Rendered images with their source text
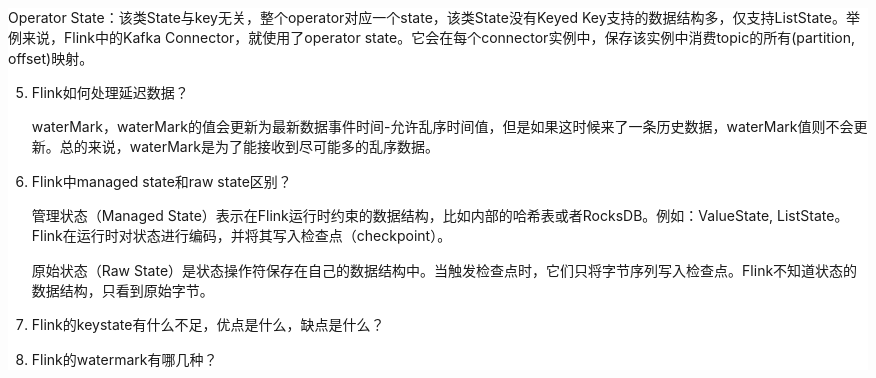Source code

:    Operator State：该类State与key无关，整个operator对应一个state，该类State没有Keyed Key支持的数据结构多，仅支持ListState。举例来说，Flink中的Kafka Connector，就使用了operator state。它会在每个connector实例中，保存该实例中消费topic的所有(partition, offset)映射。

5. Flink如何处理延迟数据？

   waterMark，waterMark的值会更新为最新数据事件时间-允许乱序时间值，但是如果这时候来了一条历史数据，waterMark值则不会更新。总的来说，waterMark是为了能接收到尽可能多的乱序数据。

6. Flink中managed state和raw state区别？
   
   管理状态（Managed State）表示在Flink运行时约束的数据结构，比如内部的哈希表或者RocksDB。例如：ValueState, ListState。Flink在运行时对状态进行编码，并将其写入检查点（checkpoint）。

   原始状态（Raw State）是状态操作符保存在自己的数据结构中。当触发检查点时，它们只将字节序列写入检查点。Flink不知道状态的数据结构，只看到原始字节。

7. Flink的keystate有什么不足，优点是什么，缺点是什么？
8. Flink的watermark有哪几种？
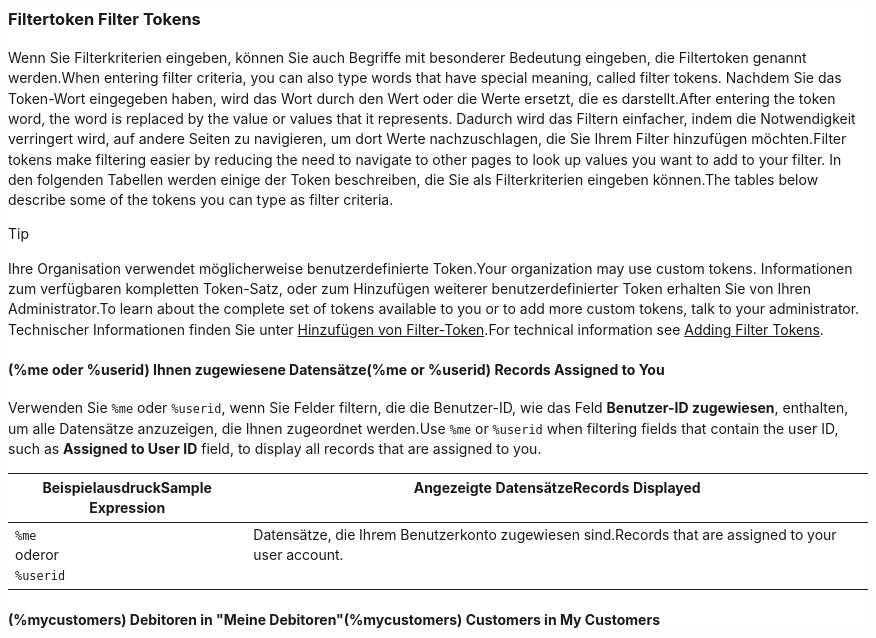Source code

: ### <a name="filter-tokens"></a><span data-ttu-id="b5c2c-299"><a name="FilterTokens"> </a>Filtertoken</span><span class="sxs-lookup"><span data-stu-id="b5c2c-299"><a name="FilterTokens"> </a>Filter Tokens</span></span>

<span data-ttu-id="b5c2c-300">Wenn Sie Filterkriterien eingeben, können Sie auch Begriffe mit besonderer Bedeutung eingeben, die Filtertoken genannt werden.</span><span class="sxs-lookup"><span data-stu-id="b5c2c-300">When entering filter criteria, you can also type words that have special meaning, called filter tokens.</span></span> <span data-ttu-id="b5c2c-301">Nachdem Sie das Token-Wort eingegeben haben, wird das Wort durch den Wert oder die Werte ersetzt, die es darstellt.</span><span class="sxs-lookup"><span data-stu-id="b5c2c-301">After entering the token word, the word is replaced by the value or values that it represents.</span></span> <span data-ttu-id="b5c2c-302">Dadurch wird das Filtern einfacher, indem die Notwendigkeit verringert wird, auf andere Seiten zu navigieren, um dort Werte nachzuschlagen, die Sie Ihrem Filter hinzufügen möchten.</span><span class="sxs-lookup"><span data-stu-id="b5c2c-302">Filter tokens make filtering easier by reducing the need to navigate to other pages to look up values you want to add to your filter.</span></span> <span data-ttu-id="b5c2c-303">In den folgenden Tabellen werden einige der Token beschreiben, die Sie als Filterkriterien eingeben können.</span><span class="sxs-lookup"><span data-stu-id="b5c2c-303">The tables below describe some of the tokens you can type as filter criteria.</span></span>

> [!TIP]
> <span data-ttu-id="b5c2c-304">Ihre Organisation verwendet möglicherweise benutzerdefinierte Token.</span><span class="sxs-lookup"><span data-stu-id="b5c2c-304">Your organization may use custom tokens.</span></span> <span data-ttu-id="b5c2c-305">Informationen zum verfügbaren kompletten Token-Satz, oder zum Hinzufügen weiterer benutzerdefinierter Token erhalten Sie von Ihren Administrator.</span><span class="sxs-lookup"><span data-stu-id="b5c2c-305">To learn about the complete set of tokens available to you or to add more custom tokens, talk to your administrator.</span></span> <span data-ttu-id="b5c2c-306">Technischer Informationen finden Sie unter [Hinzufügen von Filter-Token](/dynamics365/business-central/dev-itpro/developer/devenv-adding-filter-tokens).</span><span class="sxs-lookup"><span data-stu-id="b5c2c-306">For technical information see [Adding Filter Tokens](/dynamics365/business-central/dev-itpro/developer/devenv-adding-filter-tokens).</span></span>

#### <a name="me-or-userid-records-assigned-to-you"></a><span data-ttu-id="b5c2c-307">(%me oder %userid) Ihnen zugewiesene Datensätze</span><span class="sxs-lookup"><span data-stu-id="b5c2c-307">(%me or %userid) Records Assigned to You</span></span>

<span data-ttu-id="b5c2c-308">Verwenden Sie `%me` oder `%userid`, wenn Sie Felder filtern, die die Benutzer-ID, wie das Feld **Benutzer-ID zugewiesen**, enthalten, um alle Datensätze anzuzeigen, die Ihnen zugeordnet werden.</span><span class="sxs-lookup"><span data-stu-id="b5c2c-308">Use `%me` or `%userid` when filtering fields that contain the user ID, such as **Assigned to User ID** field, to display all records that are assigned to you.</span></span>

|<span data-ttu-id="b5c2c-309">Beispielausdruck</span><span class="sxs-lookup"><span data-stu-id="b5c2c-309">Sample Expression</span></span>|<span data-ttu-id="b5c2c-310">Angezeigte Datensätze</span><span class="sxs-lookup"><span data-stu-id="b5c2c-310">Records Displayed</span></span>|  
|-----------------------|-----------------------|  
|`%me`<br /><span data-ttu-id="b5c2c-311">oder</span><span class="sxs-lookup"><span data-stu-id="b5c2c-311">or</span></span><br />`%userid`|<span data-ttu-id="b5c2c-312">Datensätze, die Ihrem Benutzerkonto zugewiesen sind.</span><span class="sxs-lookup"><span data-stu-id="b5c2c-312">Records that are assigned to your user account.</span></span> |  

#### <a name="mycustomers-customers-in-my-customers"></a><span data-ttu-id="b5c2c-313">(%mycustomers) Debitoren in "Meine Debitoren"</span><span class="sxs-lookup"><span data-stu-id="b5c2c-313">(%mycustomers) Customers in My Customers</span></span>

» **What to work on**
How many lines of the records contain the string "Ihrem"? Case counts; reply with only the number.

» **Written solution**
2